La R’ssource est l’endroit pour cuisiner un repas collectif avec un plat de son pays, regarder ses mails, parler de ses addictions, mater un film, jouer et rire avec d’autres. L’année qui vient de s’écouler a mis à mal ces moments de sérénité. L’espace d’accueil a mis du temps à se remplir à nouveau. « Des jeunes ont vraiment été perdus, ils ne savaient plus ce qui étaient possible ou non, ouvert ou pas, explique Marie. Je me souviens d’angoisse de mort terrible chez certains. Chez les jeunes migrants notamment, la peur de la maladie était très forte. » La précipitation du premier confinement a mis de côté ces jeunes déjà isolés. Ils sont nombreux à avoir eu des difficultés à accéder à de l’aide alimentaire malgré la réactivité de certaines associations nantaises.

La cuisine, sommaire, de La R’ssource. © Elsa Gambin

« La faim a été un gros problème. La manche que certains font d’habitude pour manger ne marchait pas du tout pendant le confinement, ils se sont cassés le nez sur tous leurs lieux de distribution alimentaire habituels qui étaient alors fermés, et ils ne savaient pas trouver d’alternative », raconte l’éducatrice. Au retour des jeunes, et jusqu’à fin juillet, les plats mitonnés à le R’ssource étaient réalisés en grande quantité, le personnel étant particulièrement attentif à cette problématique.

Aujourd’hui, si l’angoisse de la maladie est moindre, « ils demeurent très inquiets des conséquences sur leur vie de tous les jours ». Les nouveaux sont rares à pousser la porte : « Ces jeunes font déjà des efforts pour venir, ils ont besoin de repères. Or, tout a été chamboulé ces derniers temps. Il y a une forme de découragement ». Au milieu des règles sanitaires difficiles à appliquer parfois, qui empêchaient jusqu’alors l’équipe et les jeunes de manier les cartes des jeux de société, ponctuellement, de bonnes nouvelles émergent. Ce jour-là, Ousmane, 21 ans, discute vivement politique guinéenne avec Malik, 24 ans. Ousmane, sans-abri, vient d’apprendre qu’il va être accueilli dans une famille pendant six mois, grâce aux démarches d’une association.

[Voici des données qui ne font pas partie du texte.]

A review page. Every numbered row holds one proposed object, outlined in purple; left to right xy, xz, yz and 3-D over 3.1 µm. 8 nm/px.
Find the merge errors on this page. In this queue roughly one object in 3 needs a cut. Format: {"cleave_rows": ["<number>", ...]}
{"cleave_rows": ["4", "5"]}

Arrivé depuis un an à Nantes, le jeune homme a traversé l’Afrique, puis l’Espagne. Il se plaît à Nantes, se rend régulièrement à la mission locale, et passe à la R’ssource « pour manger et boire un thé. Ici on m’aide dans mes démarches, ça me fait du bien, les gens sont gentils et amicaux. L’essentiel c’est de pas rester dehors ». Malik lui, doit patienter encore. Trois ans qu’il est à Nantes, et il cherche toujours emploi et logement. Le jeune guinéen a obtenu son titre de séjour, et terminé son CAP de conduite d’installations de production. « Pour moi, je suis arrivé à destination ici à Nantes. »

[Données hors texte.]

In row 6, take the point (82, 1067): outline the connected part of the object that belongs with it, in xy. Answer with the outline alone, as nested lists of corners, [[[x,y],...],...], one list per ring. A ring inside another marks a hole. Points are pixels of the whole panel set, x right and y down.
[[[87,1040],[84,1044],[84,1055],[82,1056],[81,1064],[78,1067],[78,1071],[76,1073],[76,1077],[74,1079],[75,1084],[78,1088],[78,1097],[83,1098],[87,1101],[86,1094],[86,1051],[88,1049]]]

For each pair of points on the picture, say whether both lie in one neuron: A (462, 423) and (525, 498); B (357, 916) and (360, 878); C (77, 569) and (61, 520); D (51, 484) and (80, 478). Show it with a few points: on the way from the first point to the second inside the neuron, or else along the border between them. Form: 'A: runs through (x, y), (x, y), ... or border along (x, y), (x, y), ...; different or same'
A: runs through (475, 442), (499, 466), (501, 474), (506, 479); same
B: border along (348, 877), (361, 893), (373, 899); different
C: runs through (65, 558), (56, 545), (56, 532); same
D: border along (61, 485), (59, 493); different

« On aimerait proposer davantage à ces jeunes »

Ouvert depuis 2014, la R’ssource, en quête de financements, aimerait augmenter le nombre de permanences. Pensé avec d’autres partenaires comme l’association d’action sociale Anef-Ferrer et Oppelia le Triangle, spécialisée en réduction des risques et suivis addictologiques, le lieu d’accueil est là pour répondre à un besoin « en proposant des missions complémentaires sur un même site, résume Alice Cavillon, cheffe de service. Le public reste majoritairement le même, des jeunes passés par l’ASE. Ils connaissent un fort isolement, certains vivent déjà un peu confinés ». L’évolution, négative, se joue du côté de la nourriture. « On le voit bien, la question de l’alimentation devient centrale. Ce n’était pas le cas auparavant. »

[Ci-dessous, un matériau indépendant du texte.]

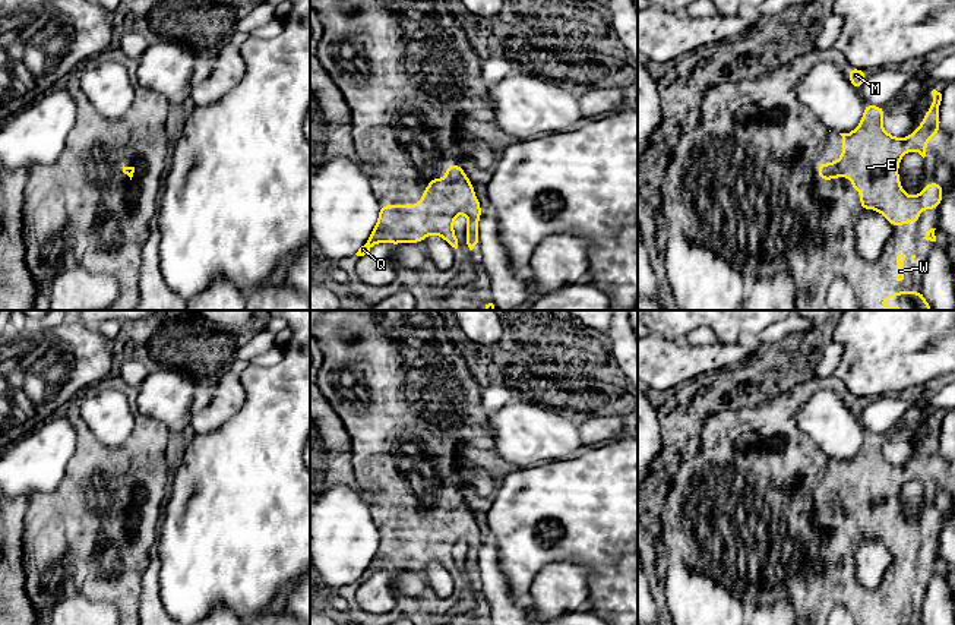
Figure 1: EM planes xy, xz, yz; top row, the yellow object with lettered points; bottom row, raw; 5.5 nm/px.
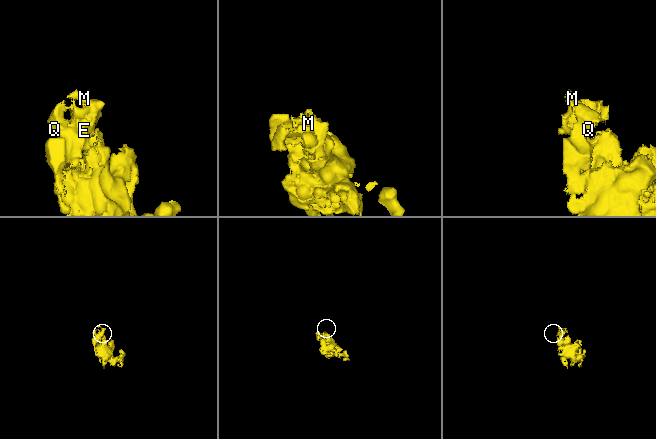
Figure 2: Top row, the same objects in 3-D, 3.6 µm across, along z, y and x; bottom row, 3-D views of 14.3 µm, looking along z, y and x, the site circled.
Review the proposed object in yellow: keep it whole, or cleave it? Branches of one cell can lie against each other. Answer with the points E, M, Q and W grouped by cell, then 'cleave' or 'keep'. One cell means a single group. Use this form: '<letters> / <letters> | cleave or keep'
E M Q W | keep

L’association cherche à multiplier les partenariats. La Banque alimentaire a répondu présente, ainsi que le Super U du quartier, qui donne ses invendus de fruits et légumes. « La cuisine, c’est aussi un lieu de partage, c’est facilitateur de rencontres, souligne Alice Cavillon. Et nous dans l’absolu, on aimerait proposer davantage à ces jeunes. » Davantage de tout, dans une période où ils ont de moins en moins.

Elsa Gambin

Photo : © La R’ssource

Notes

[1Les prénoms des jeunes ont été modifiés.